Dieses Phänomen hat für das Experiment folgende Auswirkungen: Wenn man das normale
U-Rohr ins Wasser gibt, steigt dies im Rohr so weit hoch, bis die Flüssigkeitspegel
im Rohr angeglichen sind. Die Flüssigkeitsoberfläche im Rohr wird aber ein klein
wenig über der Flüssigkeitsoberfläche im Glas stehen. Die dafür verantwortlichen
Kapillarkräfte sind auf die Grenzflächenspannung zwischen Wasser und Glas zurückzuführen.
Das Wasser steigt dadurch so hoch, bis die Grenzflächenspannung gerade durch
die Gewichtskraft der hochgestiegenen Wassermenge kompensiert wird. Der Effekt
ist jedoch minimal und führt nicht dazu, dass das Wasser über den Bogen des
U-Rohres hinweg aus der Öffnung läuft. Dies ist ja der Grund dafür, wieso im
ersten Fall die Flüssigkeit erst angesaugt werden muss.

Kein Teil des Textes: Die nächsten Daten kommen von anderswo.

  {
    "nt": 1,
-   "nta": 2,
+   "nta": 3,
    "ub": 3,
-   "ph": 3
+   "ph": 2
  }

Aber warum läuft das Becherglas dann von alleine leer? Auch hierfür
ist der hydrostatische Druck verantwortlich: Wenn beide Schenkel des U-Rohres
mit Flüssigkeit gefüllt sind, dann herrscht natürlich in beiden
Schenkeln ein hydrostatischer Druck. Diese beiden arbeiten, wenn man so will,
gegeneinander. Die außerhalb liegende Wassersäule "zieht" an der innen
liegenden. Ist das außen befindliche Rohrende unterhalb der Flüssigkeitsoberfläche,
so ist die Kraft mit der diese Wassersäule zieht größer als die,
mit der die andere Wassersäule zieht. Das Wasser läuft also heraus.
Der Wasserstrom reißt dabei nicht ab, da beiden Seiten auf das Wasser der
äußeren Luftdruck wirkt und so die Wassersäule zusammenhält.

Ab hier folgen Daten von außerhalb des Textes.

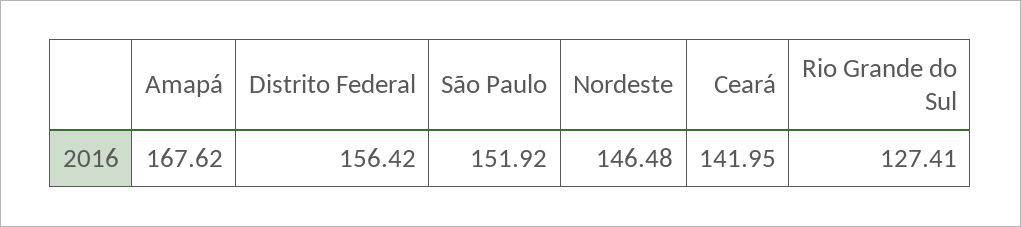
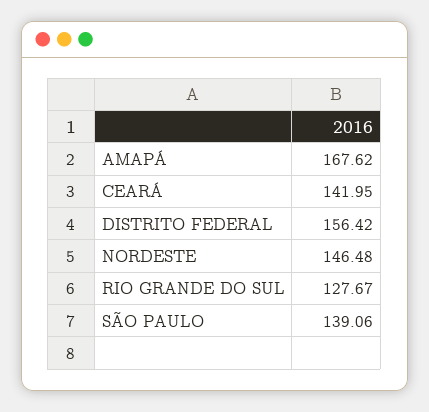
  {
    "Amapá": 167.62,
    "Distrito Federal": 156.42,
-   "São Paulo": 151.92,
+   "São Paulo": 139.06,
    "Nordeste": 146.48,
    "Ceará": 141.95,
-   "Rio Grande do Sul": 127.41
+   "Rio Grande do Sul": 127.67
  }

Man kann sich dies ähnlich vorstellen, wie bei einer Kette, die sich in
einem Becher befindet und die soweit über den Rand nach unten hängt,
dass sie die restlichen Kettenglieder hinter sich aus dem Becher herauszieht.
Nun kommen wir endlich zu der spannenden Frage: Wie geht's ohne Saugen?
Genau die gleichen Vorgänge zwischen den zwei Rohrstücken, also dem über der Flüssigkeit und dem vom Becherglasrand aus herunterführenden, laufen auch bei dem Doppelsaugheber ab. Das eigenständige Starten dieses Saughebers lässt sich so erklären: Taucht man den Saugheber in die Flüssigkeit, strömt Wasser in ihn hinein. Wie oben beschrieben, wird so lange Wasser in den Heber fließen, bis beide Wasserspiegel in etwa auf gleicher Höhe sind. Denn so lange sorgt der hydrostatische Druck der im Becherglas befindlichen Flüssigkeit dafür, dass sie in das Rohr strömt. Da sich der erste Bogen des Hebers unter der Flüssigkeitsoberfläche befindet, durchströmt die Flüssigkeit diesen und gelangt somit in das letzte Rohrstück kurz unter den Rand des Becherglases, bzw. kurz vor den letzten Bogen des Saughebers, bevor die Flüssigkeitsoberflächen gleiche Höhen erreicht haben. Die strömende Flüssigkeit hat bis dahin schon eine gewisse Strecke zurückgelegt: Und genau das ist der Grund dafür, dass die Flüssigkeit eben nicht direkt aufhört zu strömen, sobald die Oberflächen auf einer Höhe sind. Das Wasser schwappt praktisch über. Hintergrund ist die Massenträgheit. Und dieses kleine bisschen reicht bei der gewählten Dimensionierung des Doppelsaughebers bereits aus, damit das Wasser den zweiten Bogen überwindet und nach unten abfließt. Dann spielen sich wieder die gleichen Vorgänge wie im normalen U-Rohr ab. Die Flüssigkeit wird also so lange ablaufen, bis die Flüssigkeitsoberfläche im Becherglas auf gleicher Höhe mit der Öffnung des Doppelsaughebers ist.